## The task
Rename "multiply" to "squareConcat" throughout the entries below, keeping every other character unchanged. Leave the pictures out of your answer.

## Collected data
● ● ●

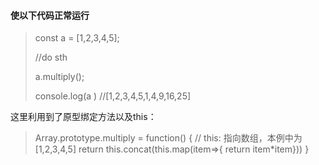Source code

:#### 使以下代码正常运行

> const a = [1,2,3,4,5];
>
> //do sth
>
> a.multiply();
>
> console.log(a ) //[1,2,3,4,5,1,4,9,16,25]

这里利用到了原型绑定方法以及this：

> Array.prototype.multiply = function() {
> 	// this: 指向数组，本例中为[1,2,3,4,5]
> 	return this.concat(this.map(item=>{ return item*item}))
> }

● ● ●

## Result for this exercise
Source code

:#### 使以下代码正常运行

> const a = [1,2,3,4,5];
>
> //do sth
>
> a.squareConcat();
>
> console.log(a ) //[1,2,3,4,5,1,4,9,16,25]

这里利用到了原型绑定方法以及this：

> Array.prototype.squareConcat = function() {
> 	// this: 指向数组，本例中为[1,2,3,4,5]
> 	return this.concat(this.map(item=>{ return item*item}))
> }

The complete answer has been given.